MATERIAL SHOWN:
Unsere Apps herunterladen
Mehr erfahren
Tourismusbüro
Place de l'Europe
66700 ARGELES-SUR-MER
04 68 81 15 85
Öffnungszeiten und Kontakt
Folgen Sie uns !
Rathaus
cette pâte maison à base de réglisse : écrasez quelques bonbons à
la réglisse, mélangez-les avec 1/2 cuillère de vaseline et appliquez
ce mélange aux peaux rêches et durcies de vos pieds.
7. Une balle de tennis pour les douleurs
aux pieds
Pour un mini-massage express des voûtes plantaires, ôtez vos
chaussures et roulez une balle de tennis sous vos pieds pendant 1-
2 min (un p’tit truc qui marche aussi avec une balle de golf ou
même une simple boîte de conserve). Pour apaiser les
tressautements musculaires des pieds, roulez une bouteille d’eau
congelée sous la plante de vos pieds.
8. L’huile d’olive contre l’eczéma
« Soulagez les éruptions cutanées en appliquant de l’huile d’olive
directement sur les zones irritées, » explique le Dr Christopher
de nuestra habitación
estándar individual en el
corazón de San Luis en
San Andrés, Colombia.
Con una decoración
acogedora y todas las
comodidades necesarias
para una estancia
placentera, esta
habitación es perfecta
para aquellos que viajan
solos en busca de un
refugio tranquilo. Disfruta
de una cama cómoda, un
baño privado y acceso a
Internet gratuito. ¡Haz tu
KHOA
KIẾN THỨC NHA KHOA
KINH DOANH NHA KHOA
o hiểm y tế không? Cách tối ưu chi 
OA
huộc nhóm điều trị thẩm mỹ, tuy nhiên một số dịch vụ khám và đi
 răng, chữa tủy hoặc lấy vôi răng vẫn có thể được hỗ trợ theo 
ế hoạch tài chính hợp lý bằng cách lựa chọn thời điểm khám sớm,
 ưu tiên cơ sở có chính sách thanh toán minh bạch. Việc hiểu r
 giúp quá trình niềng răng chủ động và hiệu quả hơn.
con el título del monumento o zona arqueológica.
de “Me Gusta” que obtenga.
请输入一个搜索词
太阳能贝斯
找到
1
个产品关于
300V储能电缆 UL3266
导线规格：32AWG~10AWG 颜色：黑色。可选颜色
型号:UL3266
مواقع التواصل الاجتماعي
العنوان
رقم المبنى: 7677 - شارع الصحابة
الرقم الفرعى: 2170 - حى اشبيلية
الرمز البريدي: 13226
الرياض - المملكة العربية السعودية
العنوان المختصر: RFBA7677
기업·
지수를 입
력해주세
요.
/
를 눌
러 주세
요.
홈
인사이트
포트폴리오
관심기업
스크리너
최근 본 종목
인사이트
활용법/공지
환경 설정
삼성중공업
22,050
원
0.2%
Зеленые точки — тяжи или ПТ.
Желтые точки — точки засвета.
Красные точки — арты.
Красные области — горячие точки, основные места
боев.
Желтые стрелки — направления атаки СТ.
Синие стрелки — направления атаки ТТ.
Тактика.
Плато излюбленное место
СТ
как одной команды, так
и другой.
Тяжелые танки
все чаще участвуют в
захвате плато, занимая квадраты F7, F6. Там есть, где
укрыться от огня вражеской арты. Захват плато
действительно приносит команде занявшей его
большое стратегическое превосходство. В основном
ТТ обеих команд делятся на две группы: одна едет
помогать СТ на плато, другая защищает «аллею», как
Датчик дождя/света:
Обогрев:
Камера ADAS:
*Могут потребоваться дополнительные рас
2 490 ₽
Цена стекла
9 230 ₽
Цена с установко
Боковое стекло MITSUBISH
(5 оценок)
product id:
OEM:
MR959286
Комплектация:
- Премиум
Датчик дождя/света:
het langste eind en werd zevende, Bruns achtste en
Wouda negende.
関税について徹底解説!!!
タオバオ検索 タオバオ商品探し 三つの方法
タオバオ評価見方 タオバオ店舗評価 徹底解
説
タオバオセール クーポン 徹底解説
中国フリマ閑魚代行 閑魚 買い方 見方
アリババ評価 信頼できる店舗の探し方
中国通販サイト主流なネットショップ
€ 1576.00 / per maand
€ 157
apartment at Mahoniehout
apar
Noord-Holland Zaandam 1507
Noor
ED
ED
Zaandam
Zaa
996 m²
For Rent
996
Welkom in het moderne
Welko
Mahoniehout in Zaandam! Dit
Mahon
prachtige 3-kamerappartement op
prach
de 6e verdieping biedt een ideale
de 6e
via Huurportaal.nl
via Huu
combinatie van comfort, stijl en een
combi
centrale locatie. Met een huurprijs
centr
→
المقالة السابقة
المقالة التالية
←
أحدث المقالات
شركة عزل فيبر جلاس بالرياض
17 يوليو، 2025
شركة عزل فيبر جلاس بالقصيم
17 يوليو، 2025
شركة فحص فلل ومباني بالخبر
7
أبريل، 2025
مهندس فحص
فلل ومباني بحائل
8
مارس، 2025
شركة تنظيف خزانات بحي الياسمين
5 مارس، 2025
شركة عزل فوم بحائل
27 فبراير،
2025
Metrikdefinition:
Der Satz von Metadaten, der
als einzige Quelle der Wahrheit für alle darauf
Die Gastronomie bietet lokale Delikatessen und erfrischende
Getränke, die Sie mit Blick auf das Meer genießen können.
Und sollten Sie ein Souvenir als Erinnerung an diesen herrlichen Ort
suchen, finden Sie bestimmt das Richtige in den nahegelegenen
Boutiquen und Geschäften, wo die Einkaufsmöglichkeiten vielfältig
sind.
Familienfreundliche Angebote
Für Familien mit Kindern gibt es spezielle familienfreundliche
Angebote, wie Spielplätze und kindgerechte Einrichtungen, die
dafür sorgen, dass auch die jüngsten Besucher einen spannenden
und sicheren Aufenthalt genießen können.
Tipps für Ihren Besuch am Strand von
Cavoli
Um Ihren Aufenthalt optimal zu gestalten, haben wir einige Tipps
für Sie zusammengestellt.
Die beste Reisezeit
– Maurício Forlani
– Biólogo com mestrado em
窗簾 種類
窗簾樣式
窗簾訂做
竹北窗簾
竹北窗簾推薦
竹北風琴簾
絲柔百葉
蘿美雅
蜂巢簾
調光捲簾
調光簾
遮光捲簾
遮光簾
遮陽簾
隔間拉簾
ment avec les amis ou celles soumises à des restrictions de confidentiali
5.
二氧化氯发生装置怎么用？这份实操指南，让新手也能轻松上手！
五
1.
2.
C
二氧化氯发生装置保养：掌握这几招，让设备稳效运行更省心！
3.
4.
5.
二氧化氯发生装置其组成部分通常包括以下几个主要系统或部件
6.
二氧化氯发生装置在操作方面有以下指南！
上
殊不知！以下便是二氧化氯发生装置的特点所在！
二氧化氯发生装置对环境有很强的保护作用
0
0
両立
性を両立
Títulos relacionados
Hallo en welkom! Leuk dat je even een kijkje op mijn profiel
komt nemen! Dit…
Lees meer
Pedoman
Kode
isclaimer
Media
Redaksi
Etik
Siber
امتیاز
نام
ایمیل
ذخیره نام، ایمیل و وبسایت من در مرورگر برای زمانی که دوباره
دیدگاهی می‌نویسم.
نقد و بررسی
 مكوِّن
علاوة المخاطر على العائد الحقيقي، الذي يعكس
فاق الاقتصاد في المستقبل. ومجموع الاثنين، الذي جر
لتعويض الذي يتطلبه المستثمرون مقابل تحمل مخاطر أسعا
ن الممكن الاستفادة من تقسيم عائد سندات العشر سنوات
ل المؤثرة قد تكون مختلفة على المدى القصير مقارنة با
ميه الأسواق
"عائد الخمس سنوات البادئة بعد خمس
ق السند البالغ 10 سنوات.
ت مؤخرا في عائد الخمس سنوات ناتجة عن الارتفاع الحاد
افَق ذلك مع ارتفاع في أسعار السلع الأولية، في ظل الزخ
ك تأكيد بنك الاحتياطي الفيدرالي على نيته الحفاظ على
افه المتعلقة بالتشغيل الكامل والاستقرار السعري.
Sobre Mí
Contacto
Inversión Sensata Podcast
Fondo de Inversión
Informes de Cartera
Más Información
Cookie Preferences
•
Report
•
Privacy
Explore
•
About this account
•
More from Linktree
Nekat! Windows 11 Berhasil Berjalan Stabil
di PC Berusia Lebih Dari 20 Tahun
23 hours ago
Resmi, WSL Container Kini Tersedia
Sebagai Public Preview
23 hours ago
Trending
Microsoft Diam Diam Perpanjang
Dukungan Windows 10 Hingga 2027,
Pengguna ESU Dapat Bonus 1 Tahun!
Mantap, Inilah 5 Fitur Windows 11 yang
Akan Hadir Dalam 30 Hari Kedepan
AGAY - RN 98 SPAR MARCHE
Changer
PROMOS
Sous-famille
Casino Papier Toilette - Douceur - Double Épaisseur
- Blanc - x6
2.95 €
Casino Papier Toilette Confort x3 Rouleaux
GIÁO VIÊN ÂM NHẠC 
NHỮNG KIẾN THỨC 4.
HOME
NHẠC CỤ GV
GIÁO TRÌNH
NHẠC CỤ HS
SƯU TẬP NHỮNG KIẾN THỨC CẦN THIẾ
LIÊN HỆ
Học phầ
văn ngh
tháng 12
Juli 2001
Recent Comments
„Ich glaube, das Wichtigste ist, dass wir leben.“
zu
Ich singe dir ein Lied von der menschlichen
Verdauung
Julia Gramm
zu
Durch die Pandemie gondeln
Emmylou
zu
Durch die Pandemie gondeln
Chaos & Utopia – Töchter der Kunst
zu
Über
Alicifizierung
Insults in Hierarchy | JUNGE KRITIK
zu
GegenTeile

AIM OF THE EXERCISE:
From the records above, give again exactly the lines running from the line with "شركة عزل فيبر جلاس بالرياض" to the line with "Die Gastronomie bietet", inclusive.

PROBLEM SOLUTION:
شركة عزل فيبر جلاس بالرياض
17 يوليو، 2025
شركة عزل فيبر جلاس بالقصيم
17 يوليو، 2025
شركة فحص فلل ومباني بالخبر
7
أبريل، 2025
مهندس فحص
فلل ومباني بحائل
8
مارس، 2025
شركة تنظيف خزانات بحي الياسمين
5 مارس، 2025
شركة عزل فوم بحائل
27 فبراير،
2025
Metrikdefinition:
Der Satz von Metadaten, der
als einzige Quelle der Wahrheit für alle darauf
Die Gastronomie bietet lokale Delikatessen und erfrischende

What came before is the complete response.